Да и Рябиков – бывший его связной, когда он был взводным на формировании, и теперь шагающий рядом, – подтверждает его мысли:
1
Самозарядная винтовка Токарева
– Должны мы дать немцу, товарищ командир. Ведь дальневосточники мы, кадровые…
Рябиков – смоленский, и семья его под немцем, и ничего он, конечно, о ней не знает – живы ли, нет? Для него каждый шаг вперед – это шаг к дому, и видит Коншин, что воевать тот будет по-настоящему. Положиться на такого можно.
Рядовой Савкин это «дадим немцу» не особенно разделяет, твердит всю дорогу: порядка на войне не было, и не заметно, чтобы его прибавилось. Трудно идет на войну Савкин. Еще в первую ночь, когда на западе неожиданно и зловеще полыхнуло небо и Коншин, чтобы сбить как-то оцепенение, охватившее людей от такой близости фронта, бросил небрежно: «Довольно красиво…» – Савкин подошел к нему, взял за локоть и медленно, будто с трудом, произнес:
– Там страшно, командир… Понимаете – страшно, – уже совсем тихо добавил и отошел.
Что знает помкомвзвода Коншин о своем бойце Савкине? Учитель. Интеллигент, а потому и воспринимает все остро, слишком болезненно. Ну, у него двое детей. Что такое дети, и что чувствует отец, их покинувший, идущий на войну, Алексею пока не понять, а может, и не придется понять никогда. Но все же он никогда грубо не обрывает жалобы Савкина, как он это делает с другими, хотя бы с тем же Филимоновым, который всю дорогу бурчит:
– Пожрать перед смертью и то не дают. Еле ноги тащим…
– Прекратите, Филимонов! – режет Коншин, зная, что разрешать говорить о трудностях, значит, в какой-то мере соглашаться, признавать наличие этих трудностей, а этого нельзя: разговоры поползут дальше и дальше. Но Филимонова на голос не взять, и он продолжает:
– Что, в России хлеба уже нет? Довоевались, значит…

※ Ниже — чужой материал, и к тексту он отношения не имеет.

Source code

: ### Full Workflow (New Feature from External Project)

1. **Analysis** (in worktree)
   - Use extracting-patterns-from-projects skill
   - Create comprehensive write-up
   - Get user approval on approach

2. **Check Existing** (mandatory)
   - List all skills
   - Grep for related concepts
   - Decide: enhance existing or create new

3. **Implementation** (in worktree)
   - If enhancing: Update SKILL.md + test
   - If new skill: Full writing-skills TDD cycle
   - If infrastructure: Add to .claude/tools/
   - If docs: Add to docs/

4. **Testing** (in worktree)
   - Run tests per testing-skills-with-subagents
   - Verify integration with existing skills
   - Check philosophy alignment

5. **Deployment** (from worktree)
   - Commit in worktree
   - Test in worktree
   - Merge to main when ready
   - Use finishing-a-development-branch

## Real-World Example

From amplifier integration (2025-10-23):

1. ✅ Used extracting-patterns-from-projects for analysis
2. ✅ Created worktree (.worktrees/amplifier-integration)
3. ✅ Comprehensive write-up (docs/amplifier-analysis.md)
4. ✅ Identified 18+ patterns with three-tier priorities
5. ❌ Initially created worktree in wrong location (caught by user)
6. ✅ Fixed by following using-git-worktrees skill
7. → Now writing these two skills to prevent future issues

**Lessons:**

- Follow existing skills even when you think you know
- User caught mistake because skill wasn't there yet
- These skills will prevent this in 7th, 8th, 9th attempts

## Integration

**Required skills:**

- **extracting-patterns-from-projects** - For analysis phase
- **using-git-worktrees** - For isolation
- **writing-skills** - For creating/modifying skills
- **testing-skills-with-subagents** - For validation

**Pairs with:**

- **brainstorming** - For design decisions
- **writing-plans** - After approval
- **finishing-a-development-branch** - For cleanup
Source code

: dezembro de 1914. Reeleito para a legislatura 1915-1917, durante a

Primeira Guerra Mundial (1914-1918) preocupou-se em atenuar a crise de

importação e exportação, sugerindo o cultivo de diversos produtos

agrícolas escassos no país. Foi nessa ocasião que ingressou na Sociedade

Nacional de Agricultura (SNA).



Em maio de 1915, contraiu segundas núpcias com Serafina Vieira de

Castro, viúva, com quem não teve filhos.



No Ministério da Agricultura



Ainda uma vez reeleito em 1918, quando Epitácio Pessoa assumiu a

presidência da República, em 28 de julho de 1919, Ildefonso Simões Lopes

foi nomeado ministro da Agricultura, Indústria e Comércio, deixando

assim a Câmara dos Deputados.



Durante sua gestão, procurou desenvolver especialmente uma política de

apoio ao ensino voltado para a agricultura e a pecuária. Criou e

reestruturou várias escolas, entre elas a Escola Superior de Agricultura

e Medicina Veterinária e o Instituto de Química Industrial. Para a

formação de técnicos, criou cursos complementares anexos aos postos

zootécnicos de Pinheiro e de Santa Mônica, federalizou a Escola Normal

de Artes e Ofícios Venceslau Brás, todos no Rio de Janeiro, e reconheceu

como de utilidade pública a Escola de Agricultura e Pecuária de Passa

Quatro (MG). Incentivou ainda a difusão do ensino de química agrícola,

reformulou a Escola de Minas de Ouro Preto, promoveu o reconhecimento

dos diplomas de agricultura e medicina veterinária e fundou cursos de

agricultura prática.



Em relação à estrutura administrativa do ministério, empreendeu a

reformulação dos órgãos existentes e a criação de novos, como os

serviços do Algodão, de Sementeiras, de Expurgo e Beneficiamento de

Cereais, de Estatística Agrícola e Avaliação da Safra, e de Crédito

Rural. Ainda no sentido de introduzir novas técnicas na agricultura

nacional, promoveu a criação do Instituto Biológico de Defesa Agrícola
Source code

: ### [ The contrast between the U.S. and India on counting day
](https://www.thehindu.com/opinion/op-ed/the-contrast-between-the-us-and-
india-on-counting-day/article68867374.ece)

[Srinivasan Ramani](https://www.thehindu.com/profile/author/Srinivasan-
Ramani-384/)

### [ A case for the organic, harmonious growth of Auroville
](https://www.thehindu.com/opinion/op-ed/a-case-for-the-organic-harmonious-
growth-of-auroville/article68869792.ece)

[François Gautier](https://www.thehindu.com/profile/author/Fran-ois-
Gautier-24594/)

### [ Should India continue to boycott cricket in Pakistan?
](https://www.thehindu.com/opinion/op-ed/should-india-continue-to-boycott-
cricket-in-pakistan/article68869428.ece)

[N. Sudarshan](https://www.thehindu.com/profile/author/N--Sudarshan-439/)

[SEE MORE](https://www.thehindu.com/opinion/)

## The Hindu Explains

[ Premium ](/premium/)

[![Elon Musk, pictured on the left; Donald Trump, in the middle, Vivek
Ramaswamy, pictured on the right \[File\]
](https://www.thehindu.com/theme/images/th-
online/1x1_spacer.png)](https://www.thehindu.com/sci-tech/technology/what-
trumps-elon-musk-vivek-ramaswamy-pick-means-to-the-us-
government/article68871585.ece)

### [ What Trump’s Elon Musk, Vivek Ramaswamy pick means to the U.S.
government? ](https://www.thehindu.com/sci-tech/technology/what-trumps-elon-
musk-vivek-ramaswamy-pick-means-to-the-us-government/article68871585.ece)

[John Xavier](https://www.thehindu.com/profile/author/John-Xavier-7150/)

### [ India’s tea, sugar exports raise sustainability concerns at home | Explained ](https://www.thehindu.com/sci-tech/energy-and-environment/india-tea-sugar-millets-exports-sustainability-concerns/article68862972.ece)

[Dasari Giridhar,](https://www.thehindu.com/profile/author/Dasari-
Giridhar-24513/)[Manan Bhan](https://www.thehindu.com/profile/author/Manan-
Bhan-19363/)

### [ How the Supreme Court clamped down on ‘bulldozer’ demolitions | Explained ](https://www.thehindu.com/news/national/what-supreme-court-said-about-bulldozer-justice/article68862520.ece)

– Отставить разговоры! – гремит Коншин. – Война! Не понимаете, что ли, война!
– Война… Ни при чем здесь война. Почему нас в Малоярославце на довольствие не поставили? Тоже война? Порядку нету – вот что. Красноармейцы у баб, после немцев разоренных, картошечку выпрашивали… Стыд! Все балакали: на фронте кормежка будет с наваром. Где он, навар-то? Полкотелка пшенки да кус хлеба…
– Молчать, Филимонов!
– «Молчать!» – На Филимонова накатывает: – Только теперь и поговорить по душам. Вот вы, командир, по молодости, наверное, думаете – ждут вас там подвиги геройские и всякое такое? Так думаете?
– Так, – отвечает Коншин, чтобы отвязаться.
– Беседовал я с ранеными… Горазд еще немец, ох как горазд! Что весной будет, неизвестно, может, опять на Москву попрет? Много ли верст до Москвы-то?
– Не попрет, – говорит Коншин с наигранной уверенностью, а сам думает, что, и верно, всего за двести километров от Москвы немец, а потому, чтоб заткнуть рот Филимонову, добавляет: – Я вас, Филимонов, могу к политруку подвести. Вот с ним и покалякайте.